O 26 de Abril
“A velha stôra que proíbe saias acima do joelho”
Quinta-feira, manhã chuvosa. Pela rádio, a mãe fica a saber que há tropas na rua. O rapaz, 16 anos, recebe conselho prudente. “Hoje ficas em casa!” É o ficas! Manuel arranca a correr para o Liceu Nacional de Sintra. Uma confusão. Não há aulas. Alguns alunos mais politizados, e uns quantos professores, comentam esperançosos os comunicados de um tal Movimento das Forças Armadas. É 25 de Abril de 1974. Para os jovens liceais, a Revolução começa a 26 de Abril. O chefe dos contínuos desaparece. “É bufo da PIDE!” Nunca se veio a saber se era verdade. O reitor e a direcção são saneados. Pela TV, perpassam soldados com cravos vermelhos nos canos das metralhadoras. No liceu, acaba logo a separação de rapazes e raparigas nos recreios. Na papelaria em frente vendem-se cigarros avulso. Primeira reivindicação: fumar dentro da escola. Muitos experimentam pela primeira vez uma “passa”... de tabaco. Começam as RGA (Reunião Geral de Alunos). Há cadernos reivindicativos. Professores mais velhos e conservadores desaparecem. A famigerada professora de
Ciências, docente à antiga, enche-se de brios e apresenta-se na escola. Um bruaá nos corredores. A velha stôra, pudorosa, que proíbe as meninas de usar saias acima do joelho e decotes supostamente ousados. A pretexto da sua asma, obriga a que se fechem todas as janelas em pleno verão. Uma tortura.

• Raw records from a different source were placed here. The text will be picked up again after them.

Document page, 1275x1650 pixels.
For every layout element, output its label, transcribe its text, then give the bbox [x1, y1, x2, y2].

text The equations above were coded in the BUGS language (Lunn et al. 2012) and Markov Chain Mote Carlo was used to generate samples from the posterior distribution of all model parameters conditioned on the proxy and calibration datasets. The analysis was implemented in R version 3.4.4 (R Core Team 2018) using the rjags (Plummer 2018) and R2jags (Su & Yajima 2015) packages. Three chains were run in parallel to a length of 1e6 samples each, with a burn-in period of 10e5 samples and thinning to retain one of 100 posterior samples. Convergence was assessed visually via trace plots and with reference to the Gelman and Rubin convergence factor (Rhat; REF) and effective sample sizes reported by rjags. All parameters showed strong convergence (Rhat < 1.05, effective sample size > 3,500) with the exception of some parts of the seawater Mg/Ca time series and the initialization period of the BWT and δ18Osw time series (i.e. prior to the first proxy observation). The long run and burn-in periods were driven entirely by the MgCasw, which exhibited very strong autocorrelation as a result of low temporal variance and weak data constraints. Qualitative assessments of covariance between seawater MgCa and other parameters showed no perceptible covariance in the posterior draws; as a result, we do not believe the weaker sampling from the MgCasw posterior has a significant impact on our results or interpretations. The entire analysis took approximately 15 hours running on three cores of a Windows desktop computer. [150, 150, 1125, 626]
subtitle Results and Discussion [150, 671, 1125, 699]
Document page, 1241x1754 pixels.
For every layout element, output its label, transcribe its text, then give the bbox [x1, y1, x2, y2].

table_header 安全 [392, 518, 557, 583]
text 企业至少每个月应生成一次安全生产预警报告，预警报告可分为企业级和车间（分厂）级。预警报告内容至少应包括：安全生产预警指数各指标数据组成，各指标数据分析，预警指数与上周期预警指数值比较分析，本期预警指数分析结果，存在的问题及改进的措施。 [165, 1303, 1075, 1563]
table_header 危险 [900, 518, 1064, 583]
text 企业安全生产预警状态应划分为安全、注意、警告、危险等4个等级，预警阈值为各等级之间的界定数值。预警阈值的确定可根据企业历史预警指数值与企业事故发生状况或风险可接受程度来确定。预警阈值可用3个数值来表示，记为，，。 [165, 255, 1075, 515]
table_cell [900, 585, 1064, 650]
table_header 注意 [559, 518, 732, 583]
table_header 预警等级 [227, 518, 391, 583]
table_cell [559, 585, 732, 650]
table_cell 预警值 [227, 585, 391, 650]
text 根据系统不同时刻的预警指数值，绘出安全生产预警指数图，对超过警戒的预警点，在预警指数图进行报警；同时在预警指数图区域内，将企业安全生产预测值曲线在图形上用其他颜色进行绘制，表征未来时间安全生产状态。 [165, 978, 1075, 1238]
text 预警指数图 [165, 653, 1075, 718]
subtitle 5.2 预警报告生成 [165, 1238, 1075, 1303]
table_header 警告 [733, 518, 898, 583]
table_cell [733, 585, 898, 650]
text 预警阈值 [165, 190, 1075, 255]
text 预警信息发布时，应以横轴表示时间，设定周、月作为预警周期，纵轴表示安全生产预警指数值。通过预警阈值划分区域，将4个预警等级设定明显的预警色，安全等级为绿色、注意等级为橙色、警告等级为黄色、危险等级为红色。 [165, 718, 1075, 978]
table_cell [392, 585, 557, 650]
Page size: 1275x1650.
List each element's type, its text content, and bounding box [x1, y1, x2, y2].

Manuel sorri ao saber que a direcção da Escola Pedro Nunes, em Lisboa, pediu esta semana aos pais para que os alunos usem “vestuário adequado” na escola, evitando “calções demasiado curtos e camisolas com excessivo decote”. Manuel recorda os dias primeiros da Revolução e a vingança dos alunos. Nevoeiro, janelas fechadas e toda a gente a fumar na sala de aula. Uma nuvem de fumo. E a stôra de Ciências, chorosa e a medo. “Importam-se de abrir uma janela?” Resposta cínica do chefe de turma, cigarro nos lábios. “Não pode ser! Está muito frio!”